Mike & Nick & Nick & Alice Features A Subtle Reference To The Gargoyles Animated Series [Exclusive]
BenDavid Grabinski already gave us a phenomenal remix of pop culture with the excellent "Scott Pilgrim Takes Off," and now the writer/director has paid subtle homage to a popular '90s cartoon with a clever reference in his latest feature film.
The movie is "Mike & Nick & Nick & Alice," a science-fiction action comedy about love and time-travel. The film stars Vince Vaughn and James Marsden as Nick and Mike, two gangsters in love with a woman named Alice (Eiza González) who are visited by a future version of Nick who's trying to prevent a future disaster.

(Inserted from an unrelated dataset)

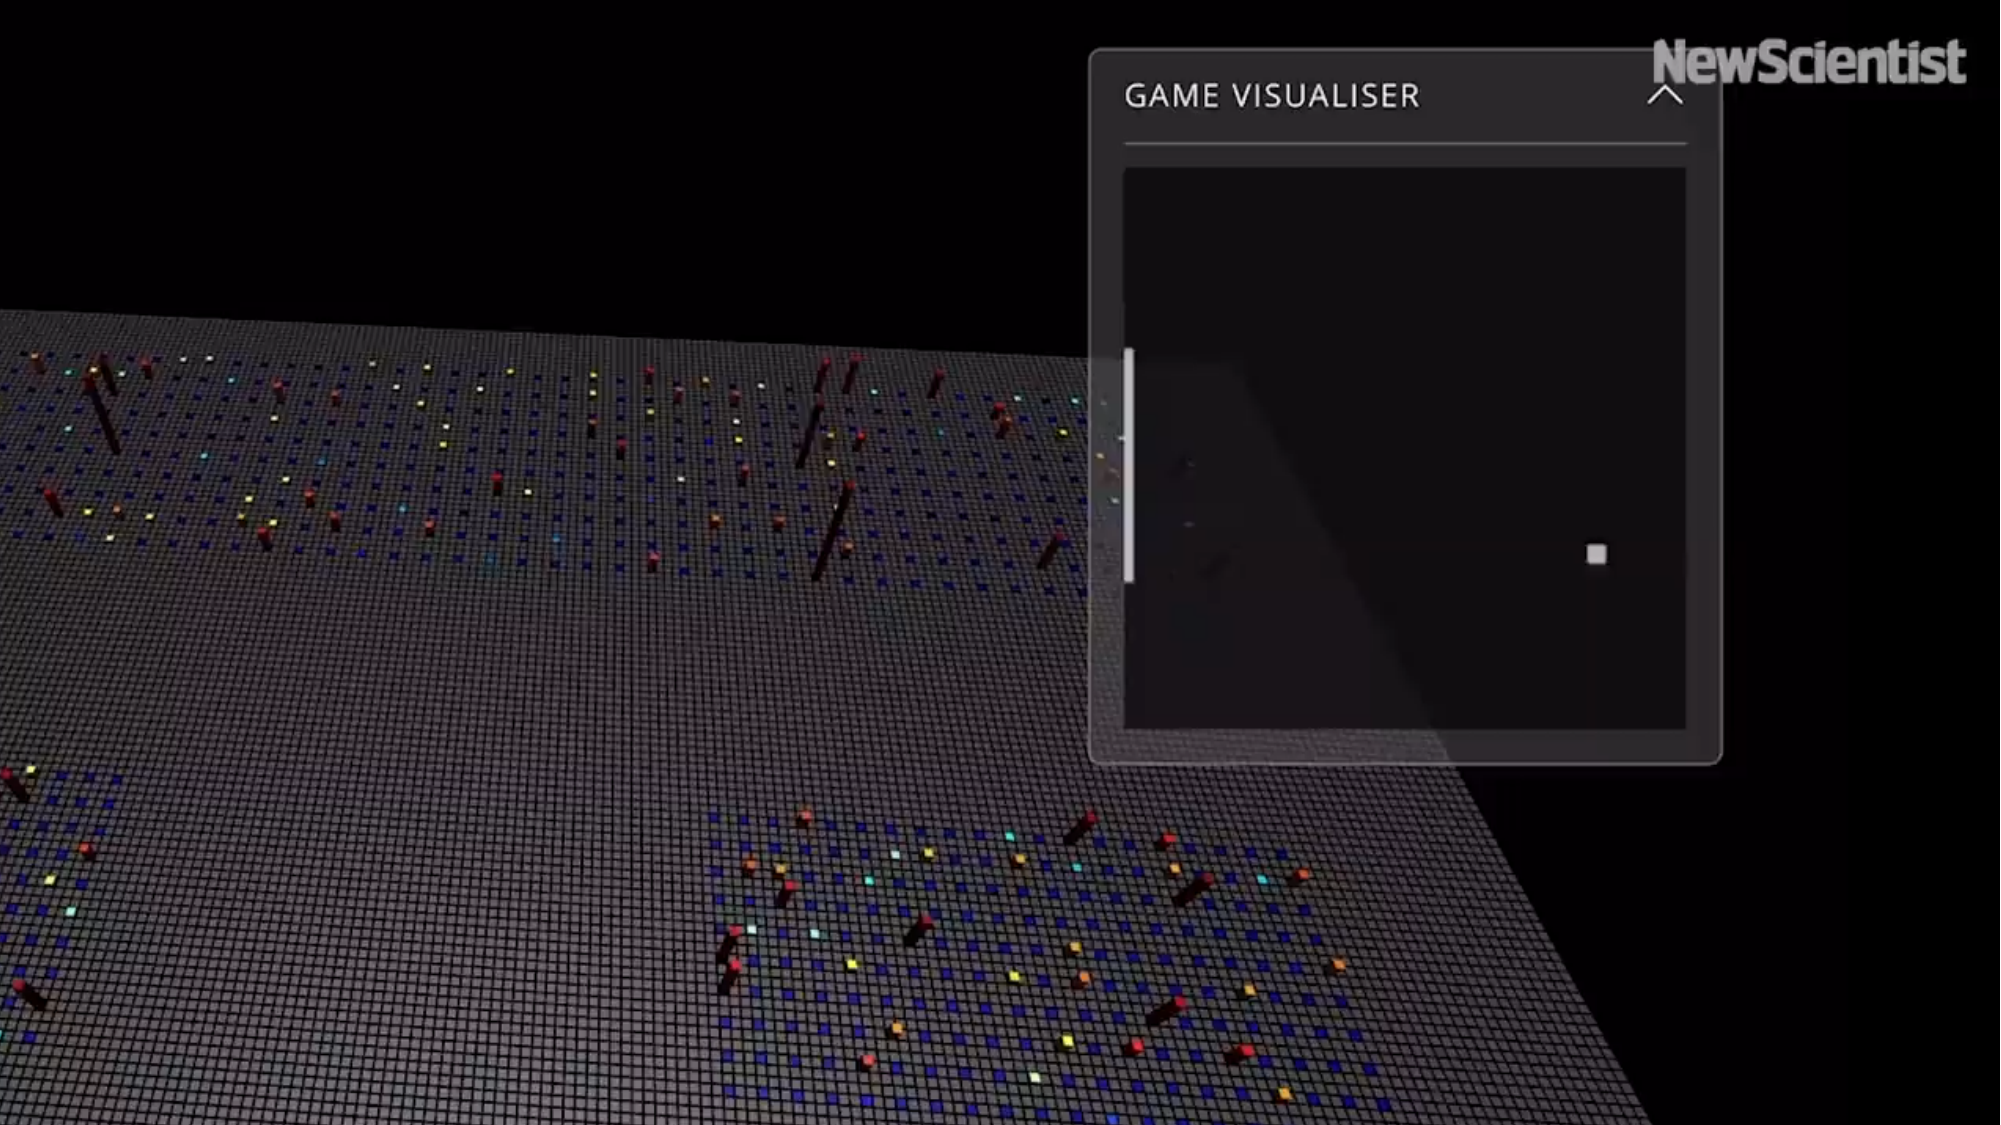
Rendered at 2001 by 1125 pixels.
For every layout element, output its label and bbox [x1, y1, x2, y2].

list [0, 0, 2000, 1125]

If that wasn't enough, the four of them are also tangled up with Sosa (Keith David), a vicious mob boss looking to sniff out a rat in his organization.
/Film's Ben Pearson spoke with Grabinski about "Mike & Nick & Nick & Alice," and learned that some down time on the set inspired a reference to the underrated '90s cartoon "Gargoyles," in which David provided voice performances as multiple characters.
"There's a thing I did in there for [Keith David], and he was genuinely touched," Grabinski said. "I was talking about how much I like 'Gargoyles' and he was saying his favorite line from that show was when someone got called 'street pizza.'" Grabinski continued:
"So I rewrote a line and he got revised sides, and he walks up to me and was like, 'Am I going to say that Mike is going to be street pizza by morning?' And I was like, 'Yeah.' And he was like [smiles big and nods], 'Yeah.' And it was just because we were sitting on set when we were shooting the club scene and he was talking about how much he liked the phrase 'street pizza' on that show."
Gargoyles remains a stellar animated series
"Gargoyles" was an animated series focusing on ancient creatures that are turned to stone by day and come to life at night. They awaken in New York City after centuries of magical hibernation and become the city's night-time protectors. Keith David voiced many characters, the most important being Goliath, the leader of the Manhattan Clan of gargoyles.
The "street pizza" reference comes from the show's very first episode, "Awakening Part One." In the first scene, police officer Elisa Maza (Salli Richardson) is investigating an explosion in New York City, and as debris falls around her, she orders bystanders to disperse so they don't become "street pizza."
That phrase was a clever way of getting around Standards & Practices (avoiding directly saying "crushed" or "killed"), while also establishing Maza as having an odd sense of humor. Anyone could say "watch out or the debris will kill you," but only a cartoon New Yorker would say someone could get turned into street pizza.
When we spoke with "Gargoyles" co-creator Greg Weisman when he brought back the story as a comic book, he spoke of how it could occasionally be difficult to find creative ways of killing off characters without raising alarms with the higher-ups. This was a show with a vast and dense lore, dark and mature themes, and nuanced stories with Shakespearean ingredients ... but it also wasn't above using a goofy term like "street pizza" every once in a while. Now that baton is being passed to "Mike & Nick & Nick & Alice," which hits Hulu on March 27, 2026.